“And to me?”

She pouted out her lips with a mischievous stare.

“Laurel leaves, perhaps, to wear when you are laureate.”

“Sarcasm.”

“Retort at your leisure.”

The sound of music came to them, for Judith was playing one of Schubert’s songs. Gabriel thrust his hand into a bowl of violets and proffered them in his palm.

“To be sure, I am modest enough,” she said, setting several in her bosom.

IV

AZURE and white shone the liveries of heaven. The sun, that gold-tabarded trumpeter, had pealed out the brazen clarion-cry of summer. The pavilions were spread in the woods. The fields bristled their myriad spears, still green and virgin with desirous sap. Rose had clasped rose. The meadows had unfurled their cloth of gold. The red may had bloomed and the lilac had kissed the yew.

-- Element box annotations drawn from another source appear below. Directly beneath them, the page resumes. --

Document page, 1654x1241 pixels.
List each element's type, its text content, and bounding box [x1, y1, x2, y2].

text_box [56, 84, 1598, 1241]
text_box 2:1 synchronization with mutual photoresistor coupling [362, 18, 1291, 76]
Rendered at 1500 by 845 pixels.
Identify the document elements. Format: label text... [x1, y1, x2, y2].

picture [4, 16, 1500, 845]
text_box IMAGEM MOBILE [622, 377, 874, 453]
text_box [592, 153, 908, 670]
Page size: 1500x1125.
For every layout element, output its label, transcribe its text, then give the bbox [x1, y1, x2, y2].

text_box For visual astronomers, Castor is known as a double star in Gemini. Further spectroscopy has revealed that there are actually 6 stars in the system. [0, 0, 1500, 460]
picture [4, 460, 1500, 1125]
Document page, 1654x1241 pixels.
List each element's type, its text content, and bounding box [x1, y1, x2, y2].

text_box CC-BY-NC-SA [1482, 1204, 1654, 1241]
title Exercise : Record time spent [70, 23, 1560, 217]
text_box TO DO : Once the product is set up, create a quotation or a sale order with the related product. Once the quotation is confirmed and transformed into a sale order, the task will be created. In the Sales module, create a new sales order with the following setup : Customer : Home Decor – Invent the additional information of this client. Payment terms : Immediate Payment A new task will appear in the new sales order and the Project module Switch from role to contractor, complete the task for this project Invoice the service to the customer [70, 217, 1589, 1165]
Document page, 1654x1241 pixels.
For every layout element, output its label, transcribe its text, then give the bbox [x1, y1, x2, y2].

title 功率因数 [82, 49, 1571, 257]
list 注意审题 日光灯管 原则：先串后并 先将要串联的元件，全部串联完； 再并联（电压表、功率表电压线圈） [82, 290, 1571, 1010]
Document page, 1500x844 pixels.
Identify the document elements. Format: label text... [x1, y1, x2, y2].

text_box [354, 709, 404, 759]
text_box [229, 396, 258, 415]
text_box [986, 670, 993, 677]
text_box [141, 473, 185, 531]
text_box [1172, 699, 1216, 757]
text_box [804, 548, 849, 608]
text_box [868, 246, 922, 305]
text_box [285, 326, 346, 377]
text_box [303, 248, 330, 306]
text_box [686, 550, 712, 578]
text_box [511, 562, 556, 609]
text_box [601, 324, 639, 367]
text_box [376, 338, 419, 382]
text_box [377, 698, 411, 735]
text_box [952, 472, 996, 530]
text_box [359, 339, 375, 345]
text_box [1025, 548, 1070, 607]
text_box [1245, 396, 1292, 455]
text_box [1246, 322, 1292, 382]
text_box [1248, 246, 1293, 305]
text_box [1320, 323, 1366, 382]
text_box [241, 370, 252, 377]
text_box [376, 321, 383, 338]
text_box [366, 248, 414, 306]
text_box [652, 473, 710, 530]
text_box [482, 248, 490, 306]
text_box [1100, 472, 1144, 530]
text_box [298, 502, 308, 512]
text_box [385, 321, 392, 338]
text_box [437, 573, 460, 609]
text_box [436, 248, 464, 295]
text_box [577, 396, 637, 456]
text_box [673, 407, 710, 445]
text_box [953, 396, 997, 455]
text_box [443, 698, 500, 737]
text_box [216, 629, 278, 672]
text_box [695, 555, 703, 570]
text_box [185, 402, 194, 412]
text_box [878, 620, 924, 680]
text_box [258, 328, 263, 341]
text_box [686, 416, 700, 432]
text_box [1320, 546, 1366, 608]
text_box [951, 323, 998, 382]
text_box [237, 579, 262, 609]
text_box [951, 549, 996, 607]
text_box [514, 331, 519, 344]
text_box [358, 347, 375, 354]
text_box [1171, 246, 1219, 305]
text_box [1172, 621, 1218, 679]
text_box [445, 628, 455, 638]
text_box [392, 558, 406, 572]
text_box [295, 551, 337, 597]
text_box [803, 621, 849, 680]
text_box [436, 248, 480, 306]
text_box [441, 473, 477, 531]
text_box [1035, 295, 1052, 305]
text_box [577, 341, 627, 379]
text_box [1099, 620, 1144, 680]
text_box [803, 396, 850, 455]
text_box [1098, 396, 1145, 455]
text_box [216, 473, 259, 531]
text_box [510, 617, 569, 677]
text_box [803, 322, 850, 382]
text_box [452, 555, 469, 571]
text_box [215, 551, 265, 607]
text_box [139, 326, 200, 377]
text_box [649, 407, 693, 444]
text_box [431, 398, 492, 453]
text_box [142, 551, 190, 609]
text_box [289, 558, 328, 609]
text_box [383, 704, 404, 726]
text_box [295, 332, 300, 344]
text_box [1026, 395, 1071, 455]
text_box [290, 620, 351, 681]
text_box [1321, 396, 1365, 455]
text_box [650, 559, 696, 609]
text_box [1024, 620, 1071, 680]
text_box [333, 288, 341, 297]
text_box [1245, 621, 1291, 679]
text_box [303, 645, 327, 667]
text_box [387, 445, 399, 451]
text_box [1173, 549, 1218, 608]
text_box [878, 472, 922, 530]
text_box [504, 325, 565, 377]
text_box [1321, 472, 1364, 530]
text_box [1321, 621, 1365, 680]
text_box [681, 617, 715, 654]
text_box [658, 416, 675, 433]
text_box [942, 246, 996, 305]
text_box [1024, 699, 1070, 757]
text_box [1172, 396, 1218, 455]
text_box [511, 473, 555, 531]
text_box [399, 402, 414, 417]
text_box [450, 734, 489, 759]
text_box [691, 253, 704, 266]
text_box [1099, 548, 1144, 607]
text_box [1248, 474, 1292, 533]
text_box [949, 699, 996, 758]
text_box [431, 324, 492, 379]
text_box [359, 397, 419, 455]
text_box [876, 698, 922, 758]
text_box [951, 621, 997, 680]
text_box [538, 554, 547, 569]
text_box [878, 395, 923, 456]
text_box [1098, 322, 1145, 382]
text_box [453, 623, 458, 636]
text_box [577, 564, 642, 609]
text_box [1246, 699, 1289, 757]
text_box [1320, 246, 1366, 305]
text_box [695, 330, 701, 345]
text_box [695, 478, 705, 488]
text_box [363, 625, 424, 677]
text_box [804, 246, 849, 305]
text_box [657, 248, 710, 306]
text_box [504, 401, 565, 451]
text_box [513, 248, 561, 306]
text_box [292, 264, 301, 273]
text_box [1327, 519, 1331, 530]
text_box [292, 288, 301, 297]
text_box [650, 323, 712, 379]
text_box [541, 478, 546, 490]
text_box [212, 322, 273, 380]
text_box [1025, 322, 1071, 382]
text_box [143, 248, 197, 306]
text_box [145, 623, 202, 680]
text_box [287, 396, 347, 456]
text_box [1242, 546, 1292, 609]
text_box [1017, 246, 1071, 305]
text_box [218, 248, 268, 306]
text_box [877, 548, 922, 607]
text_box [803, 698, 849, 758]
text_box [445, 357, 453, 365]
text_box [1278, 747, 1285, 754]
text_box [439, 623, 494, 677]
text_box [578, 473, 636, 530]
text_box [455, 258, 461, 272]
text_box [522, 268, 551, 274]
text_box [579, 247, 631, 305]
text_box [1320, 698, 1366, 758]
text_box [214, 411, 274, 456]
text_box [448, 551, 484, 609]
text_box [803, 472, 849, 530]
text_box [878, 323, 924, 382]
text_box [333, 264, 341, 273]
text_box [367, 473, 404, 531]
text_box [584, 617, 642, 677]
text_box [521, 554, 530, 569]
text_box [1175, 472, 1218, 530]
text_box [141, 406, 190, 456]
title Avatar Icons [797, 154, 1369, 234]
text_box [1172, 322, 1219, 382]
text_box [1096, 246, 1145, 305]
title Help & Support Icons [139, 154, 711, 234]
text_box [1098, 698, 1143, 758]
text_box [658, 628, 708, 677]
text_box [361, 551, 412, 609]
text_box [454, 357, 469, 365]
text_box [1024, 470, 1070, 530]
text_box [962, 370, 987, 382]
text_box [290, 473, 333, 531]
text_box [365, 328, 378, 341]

A punctilious regularity ordered the daily details of the domestic régime. No stranger ever ventured through the rusty gates to disturb the sordid asceticism of Zeus Gildersedge’s privacy. A neighborly anathema had long ago gone forth against the house. Nor had its master troubled to appease the orthodox wrath of a society that he despised. There is a species of vanity of disfavor, and Zeus Gildersedge was a man who could chuckle over public obloquy with a heathenish pride.